I just had five really tough classes this past semester, and I passed them all, but I got badly burnt out at the end of the semester to the point where it felt like time was moving without me. And then I got home and crashed like a bum, and then my first summer class started and I was still really badly burnt out. And even though that’s finished, I still have an internship I’m doing now and another summer class in July. I really don’t get a break this summer.

I just really need to start getting good sleep again. :(


EDIT: I don’t drink coffee or consume caffeine anymore either, so I just feel like **** when I pass the 24 hour mark.
Same. Fixing my sleep schedule is a pain. I decided not to take benadryl and ended up not sleeping at all last night and came to work feeling drunk. It’s gotten annoying and it’s unhealthy.
 
I've been wanting to play Smite since yesterday but it's been updating non-stop since then. Like everytime an updates finshes another even bigger one starts... I'm starting to get pissed. When I tell you I started updating since yesterday, and since 11AM NON-STOP today... heck off.
 
Imagine wanting to do good and helping at the shelter and then your cat gets a sickness from the sick cats at the shelter.
And it's a dangerous one and my cat is very young still.
GRRRREEEEEEEAAAAAAAATTTTTTTTT now I obviously don't want to go there anymore to help out.......
——————
* What to work on *
A) Answer each question about the venting posts in a few words.
(i) How many classes did the first writer take this past semester?
(ii) Which game has been stuck updating?
(iii) From what did the cat catch its sickness?
B) Carry the venting posts forward from their final line, keeping the same casual tone.
——————
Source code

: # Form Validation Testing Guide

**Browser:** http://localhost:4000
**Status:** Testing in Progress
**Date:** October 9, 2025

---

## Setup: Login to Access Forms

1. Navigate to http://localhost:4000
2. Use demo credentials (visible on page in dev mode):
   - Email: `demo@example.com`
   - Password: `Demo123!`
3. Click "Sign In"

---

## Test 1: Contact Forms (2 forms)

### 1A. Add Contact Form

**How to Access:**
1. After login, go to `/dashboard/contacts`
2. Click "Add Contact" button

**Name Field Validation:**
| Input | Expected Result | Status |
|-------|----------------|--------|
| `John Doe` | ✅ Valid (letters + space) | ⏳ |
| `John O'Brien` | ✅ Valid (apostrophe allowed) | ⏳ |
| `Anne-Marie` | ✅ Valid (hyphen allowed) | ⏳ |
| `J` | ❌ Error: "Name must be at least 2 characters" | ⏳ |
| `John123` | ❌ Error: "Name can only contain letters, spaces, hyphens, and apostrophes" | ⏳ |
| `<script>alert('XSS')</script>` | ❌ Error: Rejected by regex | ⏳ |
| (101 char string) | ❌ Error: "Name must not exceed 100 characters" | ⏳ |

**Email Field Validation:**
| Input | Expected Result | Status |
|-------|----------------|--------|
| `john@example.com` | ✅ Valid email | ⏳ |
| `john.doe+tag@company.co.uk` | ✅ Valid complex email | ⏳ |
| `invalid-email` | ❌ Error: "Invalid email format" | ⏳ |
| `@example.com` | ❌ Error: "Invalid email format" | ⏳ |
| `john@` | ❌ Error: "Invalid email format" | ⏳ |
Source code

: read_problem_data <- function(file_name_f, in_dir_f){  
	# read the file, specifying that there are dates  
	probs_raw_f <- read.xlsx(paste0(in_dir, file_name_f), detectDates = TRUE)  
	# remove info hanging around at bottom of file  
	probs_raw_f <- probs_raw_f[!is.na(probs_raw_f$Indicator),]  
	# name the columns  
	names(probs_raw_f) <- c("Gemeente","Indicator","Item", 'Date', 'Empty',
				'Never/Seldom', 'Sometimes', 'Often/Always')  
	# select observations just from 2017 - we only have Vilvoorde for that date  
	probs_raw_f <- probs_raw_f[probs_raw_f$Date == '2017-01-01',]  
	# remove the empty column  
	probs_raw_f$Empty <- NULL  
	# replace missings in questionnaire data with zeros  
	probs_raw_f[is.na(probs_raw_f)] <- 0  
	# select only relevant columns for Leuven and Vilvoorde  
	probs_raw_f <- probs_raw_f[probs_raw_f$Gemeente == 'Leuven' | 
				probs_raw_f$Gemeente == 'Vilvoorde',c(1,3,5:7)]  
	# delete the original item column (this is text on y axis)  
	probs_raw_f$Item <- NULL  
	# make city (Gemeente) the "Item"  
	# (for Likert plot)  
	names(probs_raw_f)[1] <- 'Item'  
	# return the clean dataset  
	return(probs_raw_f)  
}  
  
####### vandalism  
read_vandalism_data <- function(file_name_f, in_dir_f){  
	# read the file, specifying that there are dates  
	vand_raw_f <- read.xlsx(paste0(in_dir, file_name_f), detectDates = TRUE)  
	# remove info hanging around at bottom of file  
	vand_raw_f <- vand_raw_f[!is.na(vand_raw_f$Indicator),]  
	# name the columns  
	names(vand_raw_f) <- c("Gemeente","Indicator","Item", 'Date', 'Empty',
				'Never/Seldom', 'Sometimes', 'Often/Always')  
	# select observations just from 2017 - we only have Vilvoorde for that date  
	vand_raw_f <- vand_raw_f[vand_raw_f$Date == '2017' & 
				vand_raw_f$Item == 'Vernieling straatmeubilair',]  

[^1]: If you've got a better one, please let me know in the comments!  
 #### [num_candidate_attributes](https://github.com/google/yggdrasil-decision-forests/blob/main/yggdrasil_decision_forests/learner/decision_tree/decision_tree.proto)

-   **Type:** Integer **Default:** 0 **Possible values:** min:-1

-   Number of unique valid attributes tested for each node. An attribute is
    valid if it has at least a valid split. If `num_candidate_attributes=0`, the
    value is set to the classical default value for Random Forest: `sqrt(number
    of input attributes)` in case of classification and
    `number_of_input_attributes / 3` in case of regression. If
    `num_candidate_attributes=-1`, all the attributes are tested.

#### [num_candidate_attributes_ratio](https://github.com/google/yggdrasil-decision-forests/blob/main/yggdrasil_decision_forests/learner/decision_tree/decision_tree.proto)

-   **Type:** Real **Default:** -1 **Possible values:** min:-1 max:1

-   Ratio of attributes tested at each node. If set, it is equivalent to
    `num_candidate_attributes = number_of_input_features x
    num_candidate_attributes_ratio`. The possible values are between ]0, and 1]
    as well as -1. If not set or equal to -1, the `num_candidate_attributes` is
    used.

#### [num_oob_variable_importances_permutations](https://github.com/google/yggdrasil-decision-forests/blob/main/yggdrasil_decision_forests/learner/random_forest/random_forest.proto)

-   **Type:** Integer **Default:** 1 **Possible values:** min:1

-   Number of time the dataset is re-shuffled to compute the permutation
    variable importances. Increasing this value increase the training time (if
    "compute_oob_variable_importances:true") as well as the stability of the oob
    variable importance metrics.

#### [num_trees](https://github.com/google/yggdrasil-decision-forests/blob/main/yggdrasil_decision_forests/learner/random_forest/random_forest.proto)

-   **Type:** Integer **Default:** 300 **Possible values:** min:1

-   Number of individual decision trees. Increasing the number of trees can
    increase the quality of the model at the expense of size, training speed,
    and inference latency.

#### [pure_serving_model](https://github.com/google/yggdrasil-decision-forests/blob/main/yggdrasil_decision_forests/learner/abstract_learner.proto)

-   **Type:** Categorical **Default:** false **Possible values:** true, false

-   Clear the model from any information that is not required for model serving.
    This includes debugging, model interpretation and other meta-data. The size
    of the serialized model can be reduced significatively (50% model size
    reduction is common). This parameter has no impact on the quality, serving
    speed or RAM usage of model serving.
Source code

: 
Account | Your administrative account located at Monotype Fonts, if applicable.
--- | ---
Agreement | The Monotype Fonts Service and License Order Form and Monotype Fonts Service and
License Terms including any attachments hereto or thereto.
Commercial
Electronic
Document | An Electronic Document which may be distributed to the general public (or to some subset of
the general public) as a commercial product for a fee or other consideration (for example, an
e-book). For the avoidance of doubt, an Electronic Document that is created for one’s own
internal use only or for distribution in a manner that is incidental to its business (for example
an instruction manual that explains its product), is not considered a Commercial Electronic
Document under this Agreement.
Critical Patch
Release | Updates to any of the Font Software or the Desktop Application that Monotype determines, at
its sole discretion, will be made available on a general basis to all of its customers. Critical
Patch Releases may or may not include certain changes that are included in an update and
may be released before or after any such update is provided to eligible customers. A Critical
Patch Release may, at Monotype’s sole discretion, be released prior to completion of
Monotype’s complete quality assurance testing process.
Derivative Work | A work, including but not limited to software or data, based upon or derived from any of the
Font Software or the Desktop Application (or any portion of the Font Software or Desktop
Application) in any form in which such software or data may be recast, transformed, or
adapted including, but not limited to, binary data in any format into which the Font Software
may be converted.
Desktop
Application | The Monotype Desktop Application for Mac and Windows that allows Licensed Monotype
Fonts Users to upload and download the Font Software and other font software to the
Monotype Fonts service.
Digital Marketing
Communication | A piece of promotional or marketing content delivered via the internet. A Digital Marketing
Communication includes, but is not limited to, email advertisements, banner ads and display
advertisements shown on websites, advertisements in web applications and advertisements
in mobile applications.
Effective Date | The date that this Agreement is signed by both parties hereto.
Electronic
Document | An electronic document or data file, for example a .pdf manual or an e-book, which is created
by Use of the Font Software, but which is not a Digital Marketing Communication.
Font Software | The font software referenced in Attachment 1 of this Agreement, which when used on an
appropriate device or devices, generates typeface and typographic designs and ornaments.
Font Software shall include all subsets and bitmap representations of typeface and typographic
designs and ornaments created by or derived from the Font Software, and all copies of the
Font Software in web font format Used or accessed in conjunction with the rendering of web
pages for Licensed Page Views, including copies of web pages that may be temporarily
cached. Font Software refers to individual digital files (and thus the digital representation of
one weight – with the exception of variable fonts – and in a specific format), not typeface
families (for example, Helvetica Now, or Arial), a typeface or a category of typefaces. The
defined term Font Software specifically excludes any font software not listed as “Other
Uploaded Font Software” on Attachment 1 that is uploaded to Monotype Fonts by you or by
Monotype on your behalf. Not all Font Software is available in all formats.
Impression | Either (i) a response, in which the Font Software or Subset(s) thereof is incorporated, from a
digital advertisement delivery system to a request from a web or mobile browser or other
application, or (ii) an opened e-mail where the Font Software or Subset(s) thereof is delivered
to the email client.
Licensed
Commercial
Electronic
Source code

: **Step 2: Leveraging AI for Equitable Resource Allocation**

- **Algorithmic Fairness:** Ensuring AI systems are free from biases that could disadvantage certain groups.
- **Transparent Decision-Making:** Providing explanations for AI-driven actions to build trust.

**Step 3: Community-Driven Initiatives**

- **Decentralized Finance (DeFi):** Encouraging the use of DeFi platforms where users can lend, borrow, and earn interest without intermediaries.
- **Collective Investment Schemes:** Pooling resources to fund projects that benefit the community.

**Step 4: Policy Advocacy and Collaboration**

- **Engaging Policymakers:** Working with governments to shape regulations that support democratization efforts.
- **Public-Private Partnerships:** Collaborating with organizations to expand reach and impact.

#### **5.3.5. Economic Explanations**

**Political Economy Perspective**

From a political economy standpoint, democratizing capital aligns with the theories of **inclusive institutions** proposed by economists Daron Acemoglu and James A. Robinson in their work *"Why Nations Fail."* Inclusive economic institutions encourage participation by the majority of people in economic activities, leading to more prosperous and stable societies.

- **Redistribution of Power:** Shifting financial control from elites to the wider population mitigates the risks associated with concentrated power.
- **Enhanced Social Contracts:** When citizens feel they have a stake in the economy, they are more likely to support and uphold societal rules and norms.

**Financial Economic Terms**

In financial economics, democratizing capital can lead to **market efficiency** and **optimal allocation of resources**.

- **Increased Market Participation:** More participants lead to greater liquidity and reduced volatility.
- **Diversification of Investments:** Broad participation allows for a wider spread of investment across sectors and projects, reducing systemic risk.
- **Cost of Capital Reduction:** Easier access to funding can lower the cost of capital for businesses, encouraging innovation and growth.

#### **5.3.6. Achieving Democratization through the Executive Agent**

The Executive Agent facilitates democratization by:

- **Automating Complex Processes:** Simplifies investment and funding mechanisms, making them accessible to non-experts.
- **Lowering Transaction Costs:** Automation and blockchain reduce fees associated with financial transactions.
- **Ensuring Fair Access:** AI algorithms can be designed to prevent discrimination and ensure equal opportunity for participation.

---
——————
* Results of the tasks *
A)
(i) Five.
(ii) Smite.
(iii) The sick cats at the shelter.

B)
i feel bad getting mad abt this but my friends been asking to hang out since school got out and ive been waiting for her for 2 days to show up, yesterday she told me she wasnt feeling well but WOULD come today, and now she told me she would come to my house at 3 and its already 6 n she hasnt told me anything since and im just getting really frustrated
 
i feel bad getting mad abt this but my friends been asking to hang out since school got out and ive been waiting for her for 2 days to show up, yesterday she told me she wasnt feeling well but WOULD come today, and now she told me she would come to my house at 3 and its already 6 n she hasnt told me anything since and im just getting really frustrated

I saw your post the other day and I think you’re allowed to feel frustrated; at the very least she could have let you know that she wasn’t coming or would be late instead of making you wait around three hours. Hopefully you two can work it out.
 
I saw your post the other day and I think you’re allowed to feel frustrated; at the very least she could have let you know that she wasn’t coming or would be late instead of making you wait around three hours. Hopefully you two can work it out.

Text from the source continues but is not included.